Wie weit es zu Neueinstellungen kommt, ist dabei völlig offen. Im Bereich der Stellwerke sind bisher eher Maßnahmen im Gespräch, die zu einer zusätzlichen Belastung der Fahrdienstleiter führen. Sie sollen auch an anderen Stellwerken, die in der Nähe liegen, ausgebildet werden, damit sie noch flexibler und effektiver eingesetzt werden können. Solche Maßnahmen lassen sich in Zusammenarbeit mit der Gewerkschaft leichter durchsetzen.
Für die Rolle als Co-Manager der Bahn ist die EVG bestens gerüstet. Sie, bzw. ihre Vorgängerorganisation Transnet unter ihrem damaligen Vorsitzenden Norbert Hansen, arbeitet schon seit Jahren als verlängerter Arm des Bahnkonzerns und vertritt dessen Interessen. In den 2000er Jahren zählte sie zu den Hauptbefürwortern des Börsengangs. Norbert Hansen wurde dafür 2008 mit dem Posten des Arbeitsdirektors im Konzernvorstand belohnt, mit einem Salär von rund 150.000 Euro im Monat!

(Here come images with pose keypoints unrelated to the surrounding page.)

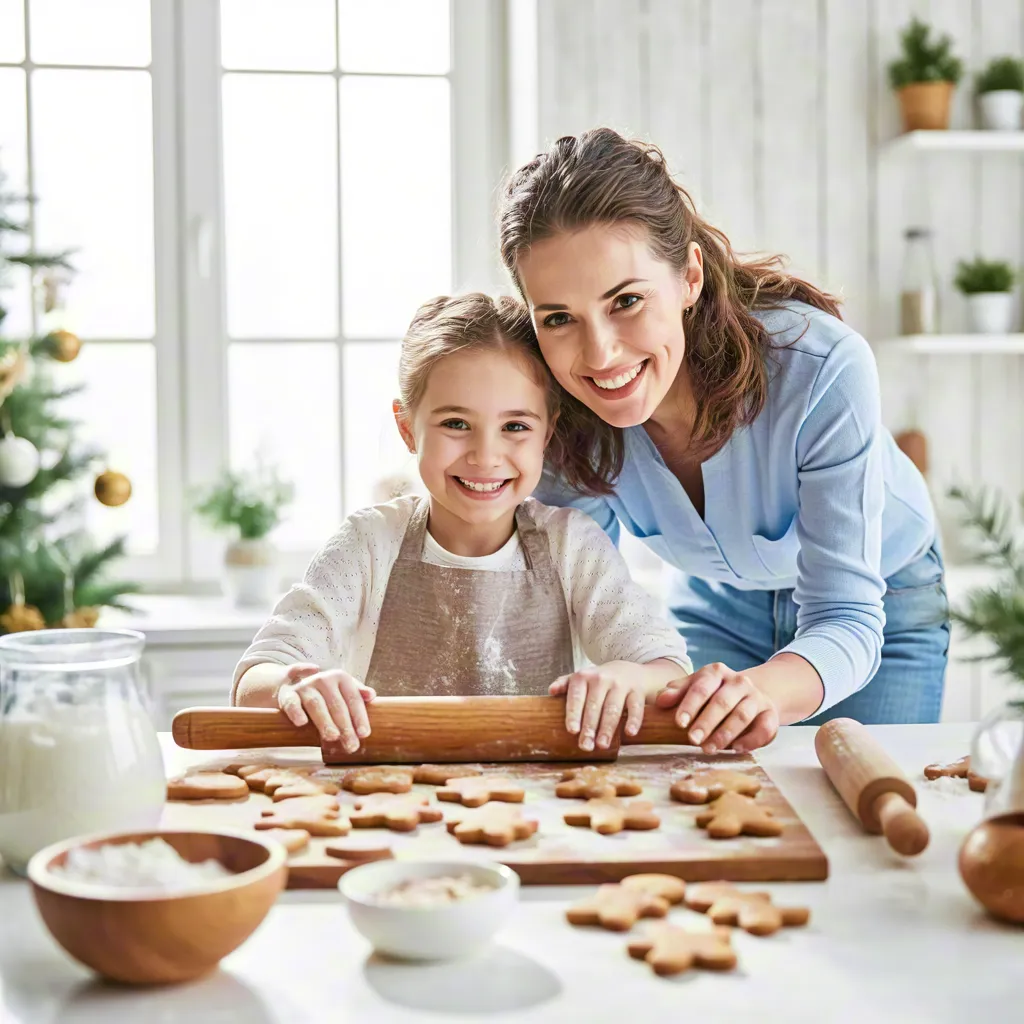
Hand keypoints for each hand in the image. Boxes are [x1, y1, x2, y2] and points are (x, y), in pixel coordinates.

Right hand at [276, 663, 375, 751]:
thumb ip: (357, 693)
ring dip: (325, 721)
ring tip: (332, 737)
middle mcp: (323, 679)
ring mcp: (305, 686)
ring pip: (316, 704)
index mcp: (340, 677)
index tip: (364, 734)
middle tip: (351, 745)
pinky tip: (302, 723)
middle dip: (345, 726)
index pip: (353, 698)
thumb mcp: (342, 688)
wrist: (290, 682)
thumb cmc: (324, 691)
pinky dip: (296, 712)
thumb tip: (371, 695)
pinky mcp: (287, 695)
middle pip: (336, 704)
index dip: (360, 717)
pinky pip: (292, 703)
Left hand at [550, 667, 646, 751]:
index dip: (574, 714)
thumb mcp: (582, 678)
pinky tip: (629, 732)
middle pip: (594, 706)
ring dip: (607, 728)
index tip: (572, 730)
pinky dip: (634, 720)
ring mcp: (621, 684)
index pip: (577, 697)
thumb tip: (551, 691)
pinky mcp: (637, 691)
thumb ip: (565, 684)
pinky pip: (635, 707)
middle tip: (585, 746)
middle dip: (589, 728)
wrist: (630, 671)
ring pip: (613, 708)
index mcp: (584, 677)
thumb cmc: (600, 681)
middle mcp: (602, 678)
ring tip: (602, 745)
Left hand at [655, 662, 778, 753]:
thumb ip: (678, 692)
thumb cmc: (715, 693)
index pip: (702, 687)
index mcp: (717, 672)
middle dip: (706, 722)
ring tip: (709, 749)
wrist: (752, 694)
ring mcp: (756, 697)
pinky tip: (736, 749)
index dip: (690, 704)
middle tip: (692, 740)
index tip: (679, 722)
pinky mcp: (770, 714)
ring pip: (742, 715)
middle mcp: (739, 682)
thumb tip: (661, 700)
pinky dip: (751, 740)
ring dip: (725, 734)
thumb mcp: (695, 686)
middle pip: (722, 702)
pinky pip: (765, 728)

Hansens Interims-Nachfolger im Vorsitz der Gewerkschaft Transnet, Lothar Krauß, verteidigte Hansens Wechsel in den Bahnvorstand als „Bestandteil der deutschen Mitbestimmungskultur“. Krauß erklärte, er halte es „für vollkommen ok“ und sei stolz darauf, dass Gewerkschafter auch Verantwortung in der Funktion eines Arbeitsdirektors übernähmen.
Im Jahr zuvor hatte Transnet sich offen als Streikbrecherorganisation für die deutsche Bahn betätigt. Einem Streik der Lokführer fiel Transnet in den Rücken, denunzierte die Lokführer-Gewerkschaft GdL und stellte sich offen auf die Seite des Konzerns. Sie schreckte nicht einmal davor zurück, gemeinsam mit dem Bahnvorstand die Justiz gegen die GdL einzuspannen.
Auch den Abbau von 150.000 Stellen zur Vorbereitung des Börsengangs hatte die Gewerkschaft wohlwollend begleitet.